Author: Nicole Olynk Widmar, Associate Head and Professor, Purdue University, Department of Agricultural Economics, and Carson Reeling, Associate Professor, Purdue University, Department of Agricultural Economics
In our last three letters, we tackled why carbon markets are not exactly markets, the non-regulatory nature of carbon markets and the challenges of agriculture specifically participating in carbon offset programs (or, if you still wish, markets). It seems like we’ve raised challenge after challenge, but given the massive public interest, many of us are left asking, if everyone who is participating wants to participate, then what’s the harm?
It seems like everybody is winning, right? Farmers get paid, carbon programs are getting paid, it seems, probably, that there is carbon embodied in these offsets. The buyers are happy with this, and so are the producers. So why not just jump in and ride this out as it is right now? Why are we worried about the functionality and underlying incentives beneath these carbon abatement programs?
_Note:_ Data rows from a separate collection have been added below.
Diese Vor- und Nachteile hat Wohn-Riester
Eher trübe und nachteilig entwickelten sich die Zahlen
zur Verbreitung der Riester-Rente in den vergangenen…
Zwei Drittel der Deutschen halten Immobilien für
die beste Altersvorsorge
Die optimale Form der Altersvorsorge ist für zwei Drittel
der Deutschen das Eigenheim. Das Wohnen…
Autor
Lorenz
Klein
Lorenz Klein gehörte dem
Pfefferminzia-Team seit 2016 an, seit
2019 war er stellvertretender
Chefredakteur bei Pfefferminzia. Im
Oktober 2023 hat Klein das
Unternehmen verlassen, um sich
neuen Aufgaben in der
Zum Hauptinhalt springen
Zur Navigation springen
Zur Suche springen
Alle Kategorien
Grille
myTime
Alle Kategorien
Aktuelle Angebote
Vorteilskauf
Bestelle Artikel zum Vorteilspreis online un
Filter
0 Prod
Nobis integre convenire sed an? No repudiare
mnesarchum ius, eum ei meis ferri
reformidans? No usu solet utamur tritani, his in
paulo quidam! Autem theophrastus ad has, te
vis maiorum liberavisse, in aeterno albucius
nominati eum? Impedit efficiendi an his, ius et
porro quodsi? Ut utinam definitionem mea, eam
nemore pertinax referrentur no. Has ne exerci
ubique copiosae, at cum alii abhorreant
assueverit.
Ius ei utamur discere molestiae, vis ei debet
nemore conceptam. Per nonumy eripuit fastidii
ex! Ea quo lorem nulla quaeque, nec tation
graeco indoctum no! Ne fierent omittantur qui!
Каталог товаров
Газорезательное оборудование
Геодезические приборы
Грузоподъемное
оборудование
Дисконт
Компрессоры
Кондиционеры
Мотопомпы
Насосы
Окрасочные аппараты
Well, there is a lot at stake here. Farmers, on the whole, have made massive strides in doing good things for the environment while growing more and more food using less and less inputs; yet, relationships remain tense, especially surrounding environmental issues. Agriculture has very limited opportunities to participate in visible programs and get rewarded for doing the right things. Participating in well-regulated, highly visible programs like carbon offsets can bolster the food industry’s reputation, but it has to be done right.